Well, this was all the code language I cared to exchange with this fellow, a 275-pound military justice professional who presumably has an understanding of actual war zones.
This is where we are today, people. Rhetoric matters. How does one avoid tying this guy’s attitude directly to having a political candidate, and now a president, who talks incessantly about the carnage of American urban life? [When he’s not talking about the fear we should rightly maintain for other brown people, be they Hispanic or Arab.] For 18 months now he’s been trotting out this fear mongering (as opposed to solutions) from a place of high visibility and authority. Seems to me it has colored the way a whole lot of white people view urban areas, people of color, homeless people, even the universality that is urban grit and grime.
The south side of Chicago reference was the kicker: Straight from Steve Bannon’s white nationalist gob to this guy’s ear.
There are plenty of Philly folk who learn my daughter is a freshman at Penn and raise their eyebrows, as in “that’s not a great part of town.” True enough, and so much better for it. You wanna live the entirety of your existence in some gentrified green zone, or perhaps a gated community in some lily-white suburb, or maybe a more pastoral outpost where gangs of dangerous immigrants or urban toughs might never find you?
Or do you want to get a decent cheese steak, or check out the Phillies at Citizens Park, or maybe hop on the SEPTA and go clubbing?
For me, and for Clara apparently, that’s an easy decision. Less so for large portions of Americans.
There is no getting around the fact that Philly, like many American cities, is largely segregated by race. We could get into the reasons why (i.e. redlining, the discriminatory and completely purposeful practice of fencing off areas where banks would avoid investments based on community demographics), but it seems awfully churlish to further isolate black folks (and stereotype black life as hyper violent) when it’s exactly the predations of white power and race fear that ghettoized this “demographic” in the first place. Seems to me a whole lotta white folks are particularly frightened (or buy into Trump’s rhetoric all the more quickly) in part because they know — deep down in their rational subconsciouses — that their own white privilege was central to or complicit in how all this has gone down.
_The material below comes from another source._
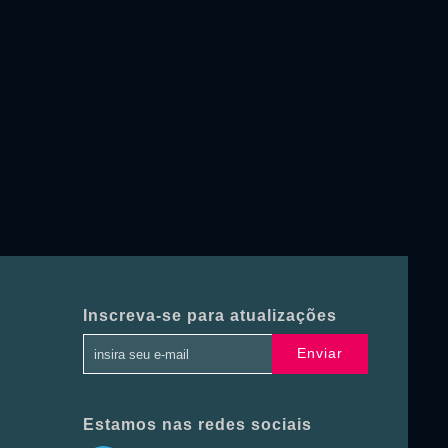
Inscreva-se para atualizações
Enviar
Estamos nas redes sociais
The outgrowths of these prejudices are inescapable. When I drove south on this trip, from the northern Philly suburbs to grab Clara for dinner, one of my local friends advised that I avoid the famously traffic-choked I-76 corridor. So I took the surface roads, which took me right through the solidly African-American enclave of West Philly. I got nothing of the menacing vibe my Cincinnati friend got. It was nearly spring there in the Mid-Atlantic and folks were outside, porch-sitting, gossiping, working on their cars. As a Mainer, it felt damned spring-like to me. I drove through 20-25 blocks of this area with my windows down and never felt unsafe.
I knew that eventually I would pass over Market Street, where I‘d be able to divine exactly where to go. At some point, headed south on 42nd Street, I saw a white guy walking north and I’ll admit it: I thought to myself, “Okay. I must be getting close to Penn.” Sure enough, Market was two lights away.
I’ve saved the best irony for last: When our military justice conventioneer was painting this sorry picture of Philadelphia, I couldn’t help but notice the shuttle driver, a black dude, nodding his head. Where I said nothing, the driver chimed right in: “This place sure ain’t what it used to be.”